Once upon a time in Almeria
1 March 2015
More than 600 spaghetti westerns were shot in the arid landscape of the southeastern Spanish province of Almeria in the 1960s and early 1970s. Geoff Brokate visited the Tabernas Desert, where he captured this selection of spectacular images of the many sets still standing
F or a decade during the mid-1960s, hidden away in the southeastern Spanish province of Almeria were the stirrings of a cinematic resurrection. Among the hot desert winds of the eroded badlands, a band of European filmmakers flocked to the Tabernas Desert, making it home to the Spaghetti Western. Its semiarid landscape emulated the American Arizona Desert and the northern Mexican border where the films’ scenarios were set.
The success of the genre that became known as the Spaghetti Western rode on its audacity to show violence in a way that cinemagoers weren’t used to. It was exciting, raw and dangerous. It was as the Wild West was meant to be: where characters had unlimited bullets, no morals and lived in a lawless land. A place where even the good guys were bad. At a time when American audiences had turned towards television, the Western film genre had experienced a steady decline in cinemas.
In 1964 Italian director Sergio Leone, now a cult figure who has inspired lauded directors such as Quentin Tarantino, paid a young unknown named Clint Eastwood US$15,000 to make the first of a trilogy of films that have now become ingrained in cinematic history. They oozed style, swaggering along to the rhythm of Ennio Morricone’s soundtracks. His haunting use of a solo whistle is now a cliché, synonymous with lone gunmen in a final ruthless shootout.
Based on the success of his first film, A Fistful of Dollars, Leone now sought to build permanent sets for his second film, A Few Dollars More. This resulted in the creation of the Texas Hollywood and Western Leone film sets. Two styles of architecture were used, that of the American West with wooden structures, saloons and banks.
Alongside these were Mexican pueblos made from adobe mud with open plazas and churches. These sets became the base for a caravan of European production companies as they flooded the Spanish desert in an attempt to emulate the success of Leone’s films. None were to ever achieve such heights; with more than 600 Westerns made around Almeria, Leone’s were the only films to be a box office success in America.
American critics, inspired by the Japanese term for the films being produced by Leone and others, Macaroni Western, coined Spaghetti Western. While the name pointed to the fact that most of the European Westerns were being funded by Italian money, it was also intended with a dose of ridicule. The critics were often sceptical of the genre.
They saw their own history and stories being hijacked by foreign productions that were made quickly and cheaply. With notoriously small budgets, production values suffered, the dialogue was out of sync and stories were often poorly edited and difficult to follow. In 1965, 20-year-old Dan van Husen saw his first Spaghetti Western in a cinema in Stockholm.

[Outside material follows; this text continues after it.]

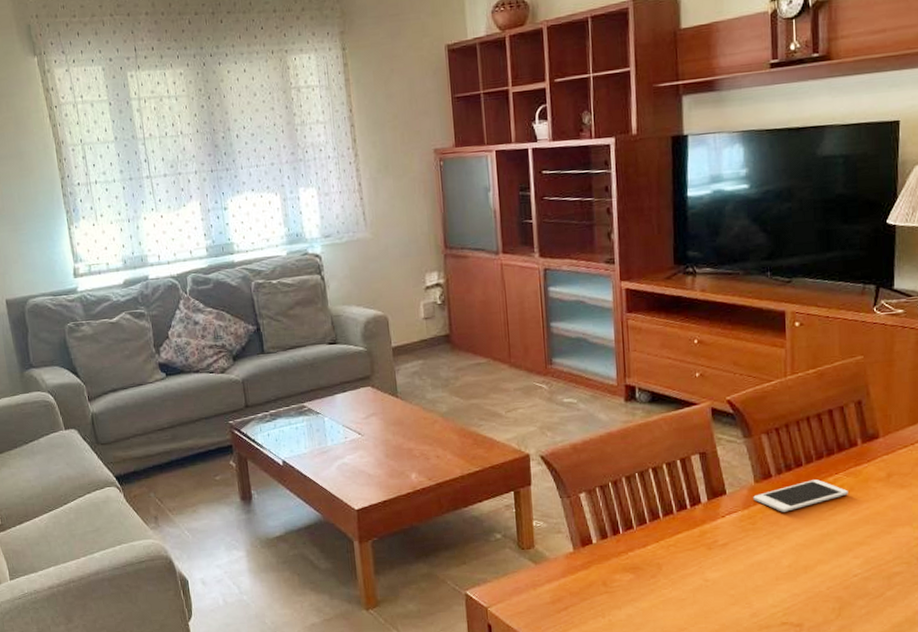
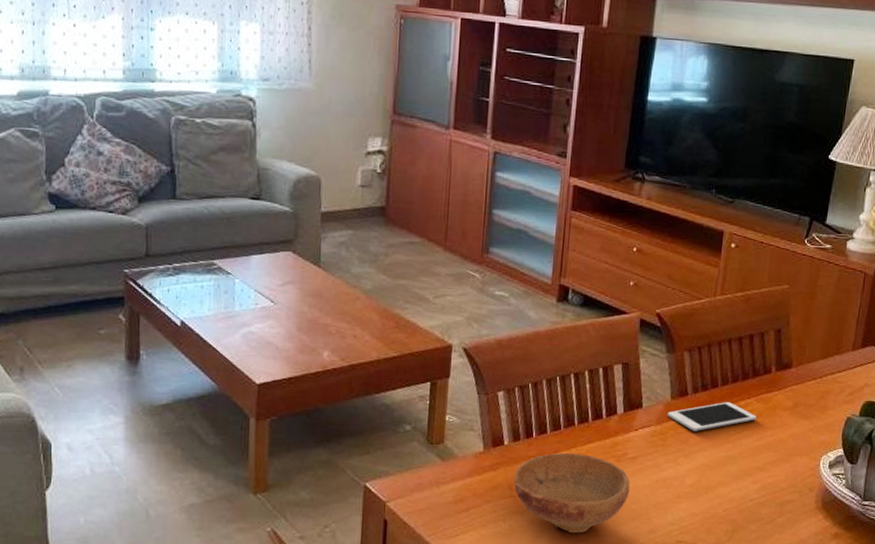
bowl: none [606,545,726,624] -> present [513,452,631,534]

It was Leone’s second film, and he could never have known that four years later he would go on and begin an acting career in the Tabernas Desert. Van Husen made 24 films in a seven-year period, and is the only Spaghetti Western actor aside from Clint Eastwood still working. “Nobody at the time felt that there was anything unique about what we were doing,” he says. Young and enthusiastic, van Husen was immune to the disorganisation that surrounded the productions.
“There was enough to keep the actors happy, enough food and water, we stayed at the best hotel in Almeria,” he says. “After shooting we went into the bar, we never changed our clothes. Our drivers knew our room numbers, they came up and woke us up and we had to jump into our dirty clothes. A very good life.
“Most of those Westerns I did with the Italians, I never saw a script. Apart from the director, cameraman and the leading actors nobody had a script.”
Van Husen recalls the unorthodox methods used by directors who had to overcome language barriers in order to meet shooting schedules. “There were films where you had Spanish, Italian and German actors. As they were co-productions each actor just spoke in their own language. We just about managed to understand each other. The director would say, ‘You count to ten and act very angry.’ And then he would point to the other actor and say, ‘You answer by counting to ten very softly and quietly.’”
The actors would film the scene counting in their own language and they would be overdubbed with the actual dialogue in post-production – a method that resulted in poor dialogue sync, which wasn’t a problem for van Husen. “I thought acting was fabulous, I had to sit on a horse and count. That was my job,” he says.
By 1975 the reign of the European Western had subsided, the scripts had become limp and were resorting to comedy. The latter films lacked the energy and tenacity of the early Leone films. Van Husen laments, “People lost interest when it became funny. The comedy aspect finished the Spaghetti Western. Sometimes I regret that I wasn’t born three years earlier. I would have liked to have been in one of Leone’s films.”
It is a sentiment that resonates today in the Tabernas Desert. The old film sets that remain form a shadow of their glory days, where Henry Fonda once sat in the saloon playing poker or Jul Brenner rode his horse though the sandy valleys. Now owned by a local family and open to visitors, the locations still hold the romance of the Wild West. Despite being only 30km from Almeria, the sets feel remote and rugged and there is a scent of that freedom that Leone’s pioneering films dared to explore.